9.2.2. LA MOZZARELLA DI BUFALA CAMPANA

La mozzarella di bufala, oggi simbolo del benessere alimentare ma un tempo cibo dei poveri, è un formaggio fresco a pasta filata con sfoglie sottili e leggermente elastico, prodotto esclusivamente con latte di bufala.
La sua origine si fa risalire intorno al 1400 col nome di “mozza”, dal gesto del casaro per modellare la pasta.
Essa ha un’immagine fresca e appetitosa che stuzzica al primo impatto la gioia della degustazione: lucida, dalla pasta morbidissima e bucherellata, dal caratteristico e incomparabile sapore leggermente acidulo e dal colore bianco porcellanato. Viene preparata nella forma tradizionalmente rotonda dal peso di 200-400 grammi o nelle diverse varianti commerciali come trecce, bocconcini, perline e, per chi ama il gusto più deciso nella versione affumicata.

Figura 9. 2. Mozzarelle di bufala campana

Figura 9. 3. Un'antica bufalara

La mozzarella di bufala si conserva nel cosiddetto “latticello”, che è un siero residuato della lavorazione o in una miscela di latte e acqua salata, mentre i bocconcini e le perline possono essere conservati con panna e latte nelle cosiddette “lancelle”, vasi di terracotta a due manici.
La mozzarella di bufala campana, viene prodotta, nella Piana del Sele, ancora in modo artigianale, seguendo le tecniche e il ciclo di lavorazione tramandate dai nostri avi, per conservare inalterate le proprietà chimiche, biochimiche ed organolettiche che danno quel gusto inconfondibile.
Il latte, analizzato e pastorizzato, viene fuso con il caglio a una temperatura di 35-40 gradi.
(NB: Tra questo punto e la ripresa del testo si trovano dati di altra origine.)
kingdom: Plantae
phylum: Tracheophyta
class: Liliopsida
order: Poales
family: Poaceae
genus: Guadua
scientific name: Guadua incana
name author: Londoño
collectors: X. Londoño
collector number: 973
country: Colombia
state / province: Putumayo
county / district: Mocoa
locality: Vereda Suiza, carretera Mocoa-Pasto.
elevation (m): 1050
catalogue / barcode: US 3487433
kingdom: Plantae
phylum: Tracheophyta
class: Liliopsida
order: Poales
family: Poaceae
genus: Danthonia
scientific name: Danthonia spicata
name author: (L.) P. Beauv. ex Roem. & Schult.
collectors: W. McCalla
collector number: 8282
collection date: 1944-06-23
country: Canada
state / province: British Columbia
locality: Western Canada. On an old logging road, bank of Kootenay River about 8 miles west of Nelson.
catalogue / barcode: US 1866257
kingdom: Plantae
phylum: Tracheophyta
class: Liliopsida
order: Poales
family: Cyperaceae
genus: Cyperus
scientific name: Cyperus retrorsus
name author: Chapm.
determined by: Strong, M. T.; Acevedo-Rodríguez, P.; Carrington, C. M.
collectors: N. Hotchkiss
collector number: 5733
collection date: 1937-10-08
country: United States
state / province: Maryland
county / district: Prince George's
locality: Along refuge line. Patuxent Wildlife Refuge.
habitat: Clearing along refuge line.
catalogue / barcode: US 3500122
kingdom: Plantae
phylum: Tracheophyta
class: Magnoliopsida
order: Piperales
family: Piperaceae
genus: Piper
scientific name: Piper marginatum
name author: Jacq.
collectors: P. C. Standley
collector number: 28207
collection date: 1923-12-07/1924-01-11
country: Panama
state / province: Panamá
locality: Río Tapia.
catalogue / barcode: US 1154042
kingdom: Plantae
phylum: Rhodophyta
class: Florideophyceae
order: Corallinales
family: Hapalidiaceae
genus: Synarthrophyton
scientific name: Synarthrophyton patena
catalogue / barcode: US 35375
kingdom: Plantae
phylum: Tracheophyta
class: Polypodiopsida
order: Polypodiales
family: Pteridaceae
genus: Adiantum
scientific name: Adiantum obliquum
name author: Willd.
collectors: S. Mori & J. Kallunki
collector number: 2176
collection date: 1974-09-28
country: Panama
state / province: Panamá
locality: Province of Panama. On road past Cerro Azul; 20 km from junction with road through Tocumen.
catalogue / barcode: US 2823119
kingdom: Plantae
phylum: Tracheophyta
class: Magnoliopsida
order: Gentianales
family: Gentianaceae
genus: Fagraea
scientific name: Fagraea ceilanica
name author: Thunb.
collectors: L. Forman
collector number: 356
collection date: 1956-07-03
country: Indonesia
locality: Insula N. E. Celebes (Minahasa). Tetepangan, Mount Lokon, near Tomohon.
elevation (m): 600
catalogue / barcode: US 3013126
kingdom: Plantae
E’ questa la fase in cui esso si amalgama con gli enzimi naturali del caglio, dopo di che si lascia riposare il composto per circa 30-45 minuti, ciò permette di tagliare la cagliata al fine di dividere la caseina dal siero. La cagliata passa poi in un tino di acciaio dove avviene la trasformazione del glucosio e lattosio in acido lattico.
Il prodotto di questa operazione viene posto su un tavolo per fargli perdere i liquidi residui. Successivamente si procede all’operazione di filatura in un mastello di legno contenente acqua calda, il cui grado di successo dipende dalla maggiore o minore abilità del casaro. La fase finale è quella della pezzatura manuale con la quale si ottengono le singole mozzarelle.

Figura 9. 4. Bufale della piana del Sele

Figura 9. 5. Produzione manuale della mozzarella

Per evitare sofisticazioni e sleale concorrenza e per garantire l’origine, la genuinità e la qualità dei loro formaggi, le aziende lattiero casearie del Casertano e del Salernitano, nelle cui campagne è concentrato l’intero allevamento bufalino nazionale, hanno costituito un Consorzio per la Valorizzazione dei Latticini della Campania (COVALC). Tale consorzio, con l’appoggio e l’adesione degli enti pubblici locali, ha finalmente ottenuto, in data 12-06-1996 con regolamento N° 1107, per la mozzarella di bufala campana, il riconoscimento del marchio DOP (Denominazione di Origine Protetta) che è il risultato di una fedeltà alle tradizioni e di difesa di una cultura che mantiene integro un sistema di allevamento che rappresenta una grande risorsa economica del territorio.